DESCRIPTION OF THE TASK
Copy every line from the data below in which the string "elbow" can be found.

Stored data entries
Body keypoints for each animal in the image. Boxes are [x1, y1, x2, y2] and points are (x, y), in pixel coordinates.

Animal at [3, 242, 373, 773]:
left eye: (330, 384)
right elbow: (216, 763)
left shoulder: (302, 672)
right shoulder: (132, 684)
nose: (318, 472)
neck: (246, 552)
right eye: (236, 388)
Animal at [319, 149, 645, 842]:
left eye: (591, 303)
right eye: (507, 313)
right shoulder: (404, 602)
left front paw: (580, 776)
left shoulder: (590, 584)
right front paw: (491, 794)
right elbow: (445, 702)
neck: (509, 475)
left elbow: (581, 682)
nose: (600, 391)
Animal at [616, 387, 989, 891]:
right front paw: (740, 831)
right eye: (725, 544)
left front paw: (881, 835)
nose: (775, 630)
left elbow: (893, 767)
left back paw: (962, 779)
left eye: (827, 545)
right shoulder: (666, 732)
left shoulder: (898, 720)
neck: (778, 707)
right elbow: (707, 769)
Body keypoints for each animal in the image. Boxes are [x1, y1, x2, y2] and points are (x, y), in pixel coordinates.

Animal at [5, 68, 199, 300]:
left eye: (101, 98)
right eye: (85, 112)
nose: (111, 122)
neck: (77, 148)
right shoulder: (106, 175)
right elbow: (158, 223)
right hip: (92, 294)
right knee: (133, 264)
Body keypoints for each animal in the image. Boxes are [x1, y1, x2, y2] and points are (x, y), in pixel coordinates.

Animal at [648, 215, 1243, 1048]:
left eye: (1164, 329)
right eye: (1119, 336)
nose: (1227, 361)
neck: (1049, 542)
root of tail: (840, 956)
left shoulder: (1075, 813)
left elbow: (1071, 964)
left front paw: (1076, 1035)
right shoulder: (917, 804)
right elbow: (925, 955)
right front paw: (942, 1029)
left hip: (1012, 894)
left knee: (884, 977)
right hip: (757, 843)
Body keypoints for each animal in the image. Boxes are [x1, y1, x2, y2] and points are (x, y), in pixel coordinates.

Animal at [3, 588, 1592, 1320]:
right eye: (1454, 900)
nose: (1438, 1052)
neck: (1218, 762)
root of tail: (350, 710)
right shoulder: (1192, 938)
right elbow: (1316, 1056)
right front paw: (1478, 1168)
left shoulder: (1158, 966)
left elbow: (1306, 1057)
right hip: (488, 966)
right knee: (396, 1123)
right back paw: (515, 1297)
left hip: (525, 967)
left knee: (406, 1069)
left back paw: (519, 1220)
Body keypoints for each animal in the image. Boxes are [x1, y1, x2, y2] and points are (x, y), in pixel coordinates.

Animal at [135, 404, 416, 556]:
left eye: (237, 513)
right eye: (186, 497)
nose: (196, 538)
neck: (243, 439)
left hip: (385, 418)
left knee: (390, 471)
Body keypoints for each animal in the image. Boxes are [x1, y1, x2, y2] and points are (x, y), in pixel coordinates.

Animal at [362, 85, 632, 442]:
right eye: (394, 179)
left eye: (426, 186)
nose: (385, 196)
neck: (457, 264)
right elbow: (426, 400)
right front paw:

RESULT
right elbow: (216, 763)
right elbow: (445, 702)
left elbow: (581, 682)
left elbow: (893, 767)
right elbow: (707, 769)
right elbow: (158, 223)
left elbow: (1071, 964)
right elbow: (925, 955)
right elbow: (1316, 1056)
left elbow: (1306, 1057)
right elbow: (426, 400)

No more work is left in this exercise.